В фестивале участвовали Евгений Рейн, Александр Кушнер, Геннадий Айги, Алексей Парщиков, Татьяна Щербина. Иосиф Бродский представлял США. Состав участников был исключительно сильным: лауреаты Нобелевской премии Дерек Уолкотт (Тринидад), Октавио Пас (Мексика) и много других известных поэтов, например Валерий Перелешин, представлявший Бразилию. Это был пожилой русский человек, в чьем облике угадывалась нелегкая участь эмигранта, оказавшегося в далекой латиноамериканской стране.
В рамках фестиваля было объявлено выступление Бродского. Мы никогда раньше не слышали, как он читает со сцены. Возникало ощущение молитвы. Некоторые стихи он читал по-английски, в них звучала особая музыка.
Иосиф присутствовал на чтении Беллы, посвященном трагической судьбе русских поэтов. Все вместе мы встречались в холле нашей гостиницы за коктейлями. Иосиф трогательно и внимательно общался с Дереком Уолкоттом, чью поэзию высоко ценил. Тогда мы не знали, что видимся с Бродским в последний раз.
Наши голландские друзья
Судьбе было угодно послать нам за месяц до отъезда из Москвы в Роттердам одну удивительную встречу с голландцами, оказавшимися в нашем городе. В парке Екатерининского дворца проходил международный театральный фестиваль. Мне настойчиво рекомендовали посетить его, но я попал туда случайно. Я довольно равнодушно блуждал по аллеям между эстрадами, пока не увидел совершенно потрясшее меня зрелище – выступление бродячего голландского цирка “Дог-трупп”, напоминавшее фильм Феллини “Дорога”.
Это был, если можно так выразиться, “цирк абсурда”. Звучала маршевая музыка, вызывавшая щемящее чувство тоски. Главное действующее лицо – “грустный клоун”, небритый худой человек, одетый в длинное черное пальто с поднятым воротником, – играл на саксофоне ведущую тему. По аллее шли музыканты в полосатых гетрах и кургузых пиджачках, с ударными и духовыми инструментами.

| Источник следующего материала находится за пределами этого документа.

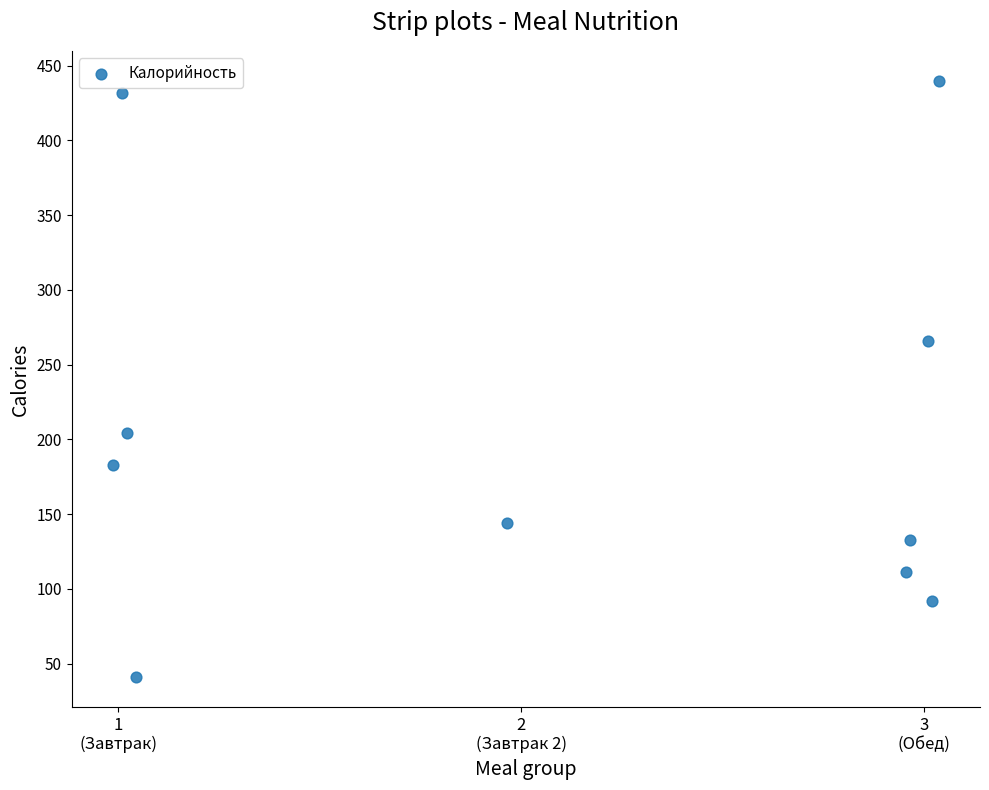

What is the range of X values (max minus min)?

2.0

Действие происходило на открытом воздухе: по-настоящему полыхали огнем крутящиеся крылья мельницы. С высокого дерева рядом спускался на тросе, натянутом наискосок, черный ящик. Из него выпархивала девочка, в которую был безнадежно влюблен клоун.
Зрелище рождало ощущение праздника, но он был условным, поскольку оборачивался грустными реалиями действительности.
Потрясенный этим цирковым спектаклем, я рассказал Белле о своем впечатлении. На следующий день мы вместе пришли задолго до начала. Я хотел познакомиться с авторами. Все участники представления жили в маленьких передвижных фургончиках. Меня познакомили с директором и режиссером спектакля – прекрасной дамой с грустными глазами. Ее спутник – интеллигентный бледный господин в очках, одетый в темно-серую тройку с цветным галстуком, оказался писателем и автором сценария. Их звали Мартин и Хелен.
Преисполненный благодарности к автору, режиссеру и актерам, вообще всем занятым в постановке, я хотел сделать для них что-то приятное и пригласил коллектив цирка к себе в мастерскую на обед (мне сказали, что завтра спектакля не будет и все свободны).
Голландцы с удовольствием приняли приглашение, и на следующий день человек сорок пришли на Поварскую. На столе в мастерской стояли закуски и напитки, а я сразу на четырех сковородках жарил мясо. Наградой мне были искренняя радость и возникшая творческая и дружеская близость. “Грустный клоун” оказался очень интересным человеком – поэтом и философом, а по профессии – математиком. Прощаясь, мы договорились о встрече в Амстердаме.
Итак, в 1989 году мы в Голландии. Я позвонил из Роттердама своим новым друзьям Мартину и Хелен. Мы пообещали после окончания фестиваля приехать к ним в гости. После потрясения от разрушенного Роттердама хотелось ощутить реальность созидательного начала, выраженного в другом великом городе Голландии – Амстердаме. Мы знали, что к этому времени там уже находились Евгений Рейн и Иосиф Бродский.
В Амстердаме мы сразу попали в объятия наших новых знакомых и почувствовали их радость от встречи. Мартин и Хелен пригласили нас в прелестное кафе и мечтали показать нам город. За аперитивом они поведали свою историю.